Because the base of the climb was so high up and I was unable to walk, I had to be air-lifted off the mountain by the nearby Naval Search and Rescue Unit on Whidbey Island. In addition to the Navy, the Anacortes Fire Department, and the local chapter of the Anacortes Search and Rescue all came up and lent a hand.
After the first chock was placed, I should have reached up as high as possible and placed another piece of protection before resuming my climb. I should have then proceeded up and placed my next piece considerably sooner than I did. I have heard it said many times since my accident, “The most dangerous part of climbing is the first fifteen feet.” Certainly true in my case. (Source: Rick Scriven)

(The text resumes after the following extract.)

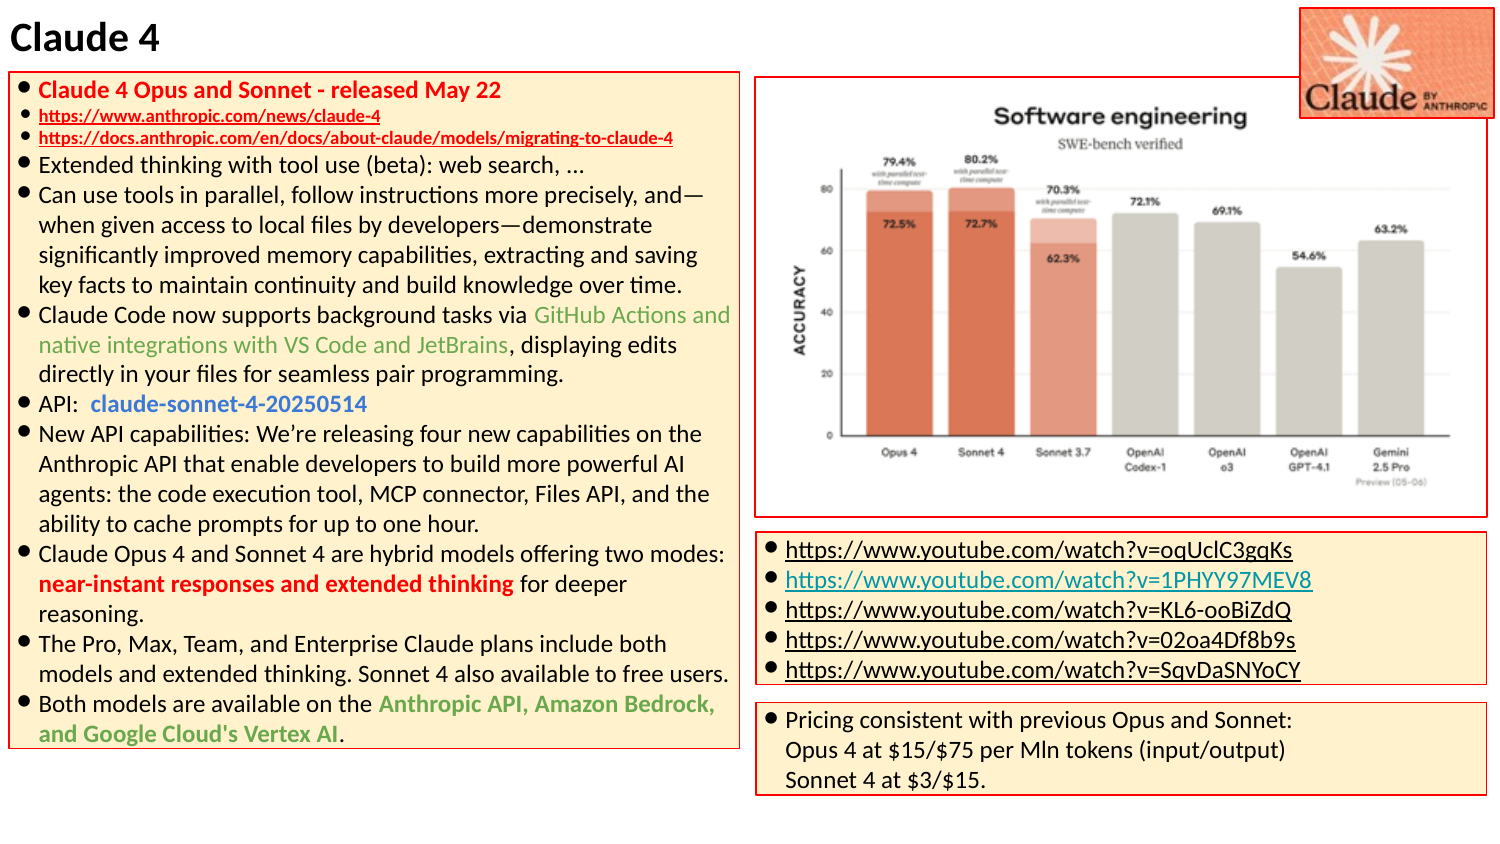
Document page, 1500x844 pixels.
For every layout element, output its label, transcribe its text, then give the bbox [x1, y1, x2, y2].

text_box Pricing consistent with previous Opus and Sonnet: Opus 4 at $15/$75 per Mln tokens (input/output) Sonnet 4 at $3/$15. [755, 702, 1487, 796]
text_box Claude 4 Opus and Sonnet - released May 22 https://www.anthropic.com/news/claude-4 https://docs.anthropic.com/en/docs/about-claude/models/migrating-to-claude-4 Extended thinking with tool use (beta): web search, ... Can use tools in parallel, follow instructions more precisely, and—when given access to local files by developers—demonstrate significantly improved memory capabilities, extracting and saving key facts to maintain continuity and build knowledge over time. Claude Code now supports background tasks via GitHub Actions and native integrations with VS Code and JetBrains, displaying edits directly in your files for seamless pair programming. API: claude-sonnet-4-20250514 New API capabilities: We’re releasing four new capabilities on the Anthropic API that enable developers to build more powerful AI agents: the code execution tool, MCP connector, Files API, and the ability to cache prompts for up to one hour. Claude Opus 4 and Sonnet 4 are hybrid models offering two modes: near-instant responses and extended thinking for deeper reasoning. The Pro, Max, Team, and Enterprise Claude plans include both models and extended thinking. Sonnet 4 also available to free users. Both models are available on the Anthropic API, Amazon Bedrock, and Google Cloud's Vertex AI. [8, 71, 740, 749]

(Editor’s Note: There were other incidents in Washington involving MRA personnel, mostly to help stranded or lost climbers. There was one fatality near Mount Cruiser-Needle Pass. All that is known is that two climbers were descending and decided to unrope and to try to find an easier way down. One of the men—name still unknown—reported that his partner had fallen fifty feet. He could not make voice contact with him, so he hiked out, taking seven hours. He reported the incident to the local sheriff. A lengthy rescue was begun. It turned out to be a recovery, as the individual had fallen 700feet. There are many details about the search, but nothing further on the climbers.)